With a rising global population and increasing political focus on the future of power generation, the task of designing a 49 mega-watt, bio-mass fuelled power station in Stockton-On-Tees is an interesting design challenge.
The site at Clarence Works is on the banks of the river Tees in UK and is classified as brownfield, being both post-industrial and ecologically sparse. On the opposite bank is Middlehaven, a major new development of 3000 new homes.
The studio’s approach has been to treat the power station as an opportunity to make a positive architectural and cultural contribution to the area. Rather than placing yet another large industrial building onto this flat landscape, the studio’s proposal is integrated into it. By reconfiguring the arrangement of the energy generation equipment permitting it to be housed within an efficient single volume, the scheme occupies only a third of the site and provides four hectares of indigenous grasslands, which are literally pulled up the façade.

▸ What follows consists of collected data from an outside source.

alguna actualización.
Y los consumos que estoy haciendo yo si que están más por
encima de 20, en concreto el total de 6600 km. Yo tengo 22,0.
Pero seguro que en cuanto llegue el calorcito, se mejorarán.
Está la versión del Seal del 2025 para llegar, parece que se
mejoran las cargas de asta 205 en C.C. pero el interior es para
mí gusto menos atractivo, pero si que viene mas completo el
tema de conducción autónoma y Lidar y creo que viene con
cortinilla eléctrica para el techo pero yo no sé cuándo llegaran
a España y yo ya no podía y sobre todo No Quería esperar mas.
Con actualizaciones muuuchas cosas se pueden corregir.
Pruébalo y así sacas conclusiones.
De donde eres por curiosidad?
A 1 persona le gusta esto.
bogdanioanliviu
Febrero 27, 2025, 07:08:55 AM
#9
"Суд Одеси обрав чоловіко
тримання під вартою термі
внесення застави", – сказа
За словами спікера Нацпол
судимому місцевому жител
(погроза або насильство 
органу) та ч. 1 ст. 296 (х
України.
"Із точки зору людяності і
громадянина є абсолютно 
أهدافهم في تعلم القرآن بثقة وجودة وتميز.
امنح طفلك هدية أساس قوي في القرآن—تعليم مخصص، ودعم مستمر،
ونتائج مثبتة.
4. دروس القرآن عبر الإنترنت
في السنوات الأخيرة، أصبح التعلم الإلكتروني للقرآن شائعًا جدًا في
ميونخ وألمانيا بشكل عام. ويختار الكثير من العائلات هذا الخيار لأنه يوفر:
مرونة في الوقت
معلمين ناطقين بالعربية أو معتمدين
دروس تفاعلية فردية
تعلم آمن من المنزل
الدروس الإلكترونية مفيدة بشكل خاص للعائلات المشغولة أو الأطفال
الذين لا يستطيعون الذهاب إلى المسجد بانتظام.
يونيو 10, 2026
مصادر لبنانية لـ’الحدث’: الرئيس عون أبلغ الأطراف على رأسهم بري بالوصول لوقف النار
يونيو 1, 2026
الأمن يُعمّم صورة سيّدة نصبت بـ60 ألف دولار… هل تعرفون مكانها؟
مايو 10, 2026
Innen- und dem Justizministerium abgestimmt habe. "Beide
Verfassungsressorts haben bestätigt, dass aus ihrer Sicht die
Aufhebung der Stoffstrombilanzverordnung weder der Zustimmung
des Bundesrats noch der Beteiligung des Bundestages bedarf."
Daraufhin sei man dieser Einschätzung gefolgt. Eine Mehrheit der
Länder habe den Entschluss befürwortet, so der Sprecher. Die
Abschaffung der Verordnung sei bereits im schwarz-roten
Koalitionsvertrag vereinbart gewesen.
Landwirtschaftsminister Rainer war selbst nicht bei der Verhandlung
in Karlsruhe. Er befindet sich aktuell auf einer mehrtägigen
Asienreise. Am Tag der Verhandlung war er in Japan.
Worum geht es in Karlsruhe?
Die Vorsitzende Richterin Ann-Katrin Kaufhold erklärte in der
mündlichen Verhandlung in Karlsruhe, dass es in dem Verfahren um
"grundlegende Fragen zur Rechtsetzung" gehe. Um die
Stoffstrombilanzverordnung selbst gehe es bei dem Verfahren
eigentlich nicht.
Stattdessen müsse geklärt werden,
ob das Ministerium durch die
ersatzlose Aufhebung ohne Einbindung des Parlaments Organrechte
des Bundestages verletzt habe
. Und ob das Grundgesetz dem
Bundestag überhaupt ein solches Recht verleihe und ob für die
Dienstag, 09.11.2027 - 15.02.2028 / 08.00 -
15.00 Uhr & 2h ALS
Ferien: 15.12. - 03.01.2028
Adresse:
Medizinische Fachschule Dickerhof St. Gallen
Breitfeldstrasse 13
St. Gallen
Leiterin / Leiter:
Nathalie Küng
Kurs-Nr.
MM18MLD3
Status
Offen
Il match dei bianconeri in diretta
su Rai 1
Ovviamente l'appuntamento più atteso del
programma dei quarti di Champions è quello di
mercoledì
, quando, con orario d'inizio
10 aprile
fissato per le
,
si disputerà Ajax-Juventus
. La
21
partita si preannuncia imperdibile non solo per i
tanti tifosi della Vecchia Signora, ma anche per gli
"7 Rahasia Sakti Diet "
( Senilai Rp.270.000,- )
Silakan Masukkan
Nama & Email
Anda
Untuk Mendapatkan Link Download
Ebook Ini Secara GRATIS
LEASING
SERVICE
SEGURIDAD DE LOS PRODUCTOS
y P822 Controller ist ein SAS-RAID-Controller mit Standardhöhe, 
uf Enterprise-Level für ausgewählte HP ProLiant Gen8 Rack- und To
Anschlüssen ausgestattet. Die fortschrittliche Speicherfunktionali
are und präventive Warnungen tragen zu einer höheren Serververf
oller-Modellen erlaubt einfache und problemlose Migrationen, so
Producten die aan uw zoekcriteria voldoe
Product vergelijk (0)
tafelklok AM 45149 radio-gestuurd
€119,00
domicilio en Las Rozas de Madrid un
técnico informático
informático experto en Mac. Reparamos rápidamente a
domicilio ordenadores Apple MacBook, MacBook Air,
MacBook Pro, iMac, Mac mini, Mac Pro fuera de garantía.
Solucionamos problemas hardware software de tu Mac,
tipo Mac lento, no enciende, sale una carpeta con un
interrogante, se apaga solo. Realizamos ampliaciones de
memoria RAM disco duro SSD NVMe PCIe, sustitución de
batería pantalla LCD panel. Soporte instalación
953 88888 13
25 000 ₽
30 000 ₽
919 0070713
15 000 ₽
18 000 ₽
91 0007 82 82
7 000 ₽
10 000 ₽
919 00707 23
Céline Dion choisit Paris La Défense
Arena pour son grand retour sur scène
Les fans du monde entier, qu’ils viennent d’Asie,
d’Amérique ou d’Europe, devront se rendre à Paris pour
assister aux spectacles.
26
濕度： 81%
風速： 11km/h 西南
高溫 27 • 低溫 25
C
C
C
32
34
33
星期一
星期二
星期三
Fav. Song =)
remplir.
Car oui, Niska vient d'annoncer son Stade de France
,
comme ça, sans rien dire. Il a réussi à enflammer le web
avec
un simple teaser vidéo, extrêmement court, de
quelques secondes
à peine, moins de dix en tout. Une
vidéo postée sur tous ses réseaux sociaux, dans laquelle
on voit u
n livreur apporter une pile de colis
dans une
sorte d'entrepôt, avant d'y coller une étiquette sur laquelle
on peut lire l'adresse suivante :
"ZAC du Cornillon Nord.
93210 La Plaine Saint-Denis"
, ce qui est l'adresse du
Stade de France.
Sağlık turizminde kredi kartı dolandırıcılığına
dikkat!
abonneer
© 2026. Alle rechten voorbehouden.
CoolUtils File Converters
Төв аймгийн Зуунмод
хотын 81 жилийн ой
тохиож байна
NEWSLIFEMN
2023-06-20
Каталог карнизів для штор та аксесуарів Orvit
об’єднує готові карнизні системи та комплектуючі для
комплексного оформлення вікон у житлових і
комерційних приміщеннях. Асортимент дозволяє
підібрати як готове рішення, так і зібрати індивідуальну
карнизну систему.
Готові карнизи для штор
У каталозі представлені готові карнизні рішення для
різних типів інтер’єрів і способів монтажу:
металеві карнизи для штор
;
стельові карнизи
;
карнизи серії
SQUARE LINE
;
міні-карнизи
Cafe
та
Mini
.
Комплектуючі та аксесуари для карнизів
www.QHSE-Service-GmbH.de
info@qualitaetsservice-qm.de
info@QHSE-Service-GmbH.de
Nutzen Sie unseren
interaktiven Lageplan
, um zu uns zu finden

The scheme includes the creation of a publicly accessible park, education facility and events venue. The riverside site enables the fuel to be delivered by ship, achieving a further reduction in carbon emissions compared to road transport. The parabolic hyperboloid form is clad with a proprietary panelised façade system supported on a steel frame, which is structurally very efficient as it also carries the load of the internal equipment, effectively making it a lean-to.
Following extensive local consultation, planning consent was granted in March 2010.